Male children. While it is often assumed that the probabilities of having a boy or a girl are the same, the actual probability of having a boy is slightly higher at 0.51. Suppose a couple plans to have 3 kids.

  1. Use the binomial model to calculate the probability that two of them will be boys.
  2. Write out all possible orderings of 3 children, 2 of whom are boys. Use these scenarios to calculate the same probability from part (a) but using the addition rule for disjoint outcomes. Confirm that your answers from parts (a) and (b) match.
  3. If we wanted to calculate the probability that a couple who plans to have 8 kids will have 3 boys, briefly describe why the approach from part (b) would be more tedious than the approach from part (a).

Answers

  1. Binomial model formula: n!/(k!(n-k)!) P^k * (1-P)^(n-k)
P <- 0.51
n <- 3
k <- 2

n_fac <- factorial(n)
k_fac <- factorial(k)
n_k_fac <- factorial(n-k)

P <- (n_fac / (k_fac * n_k_fac)) * P^(k) * (1 - P)^(n-k)
P
## [1] 0.382347

38.23% chance of two boys.

  1. |Boy, Boy, Girl | Boy, Girl, Boy | Girl, Boy, Boy |
addition_rule <- P * P * (1-P) + P * (1-P) * P + (1-P) * P * P
addition_rule
## [1] 0.2708826

Answers from a and b match

  1. Part A allows us to plug these new values into the same variables of a single formula. Writing out all the possible combinations of having 3 boys among 8 children would mean writing out 56 combinations.
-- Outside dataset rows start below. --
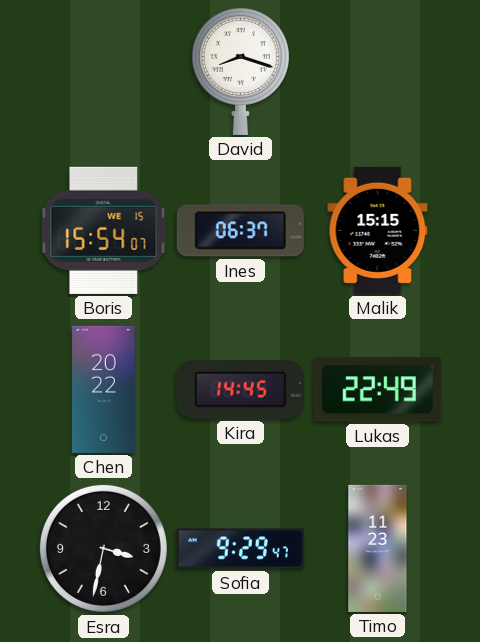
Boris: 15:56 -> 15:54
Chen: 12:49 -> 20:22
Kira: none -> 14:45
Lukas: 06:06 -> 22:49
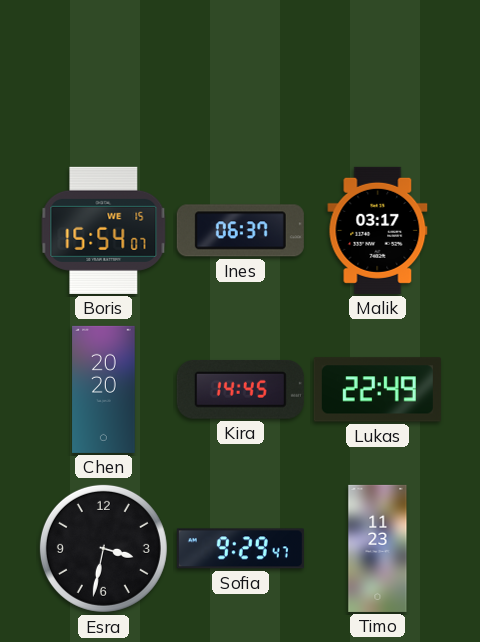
David: 8:18 -> none
Malik: 15:15 -> 03:17
Chen: 20:22 -> 20:20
Serving in volleyball. (4.30, p. 162) A not-so-skilled volleyball player has a 15% chance of making the serve, which involves hitting the ball so it passes over the net on a trajectory such that it will land in the opposing team’s court. Suppose that her serves are independent of each other.

  1. What is the probability that on the 10th try she will make her 3rd successful serve?
  2. Suppose she has made two successful serves in nine attempts. What is the probability that her 10th serve will be successful?
  3. Even though parts (a) and (b) discuss the same scenario, the probabilities you calculated should be different. Can you explain the reason for this discrepancy?

Answers

choose(9,2)*0.15^3*0.85^7
## [1] 0.03895012

3.895%
b.
Each serve has a 15% chance of success regardless of previous attempts.
c.
The answer to problem a is dependent on two successful serves already being made, and is therefore not an independent variable. In problem b the 10th serve is independently considered.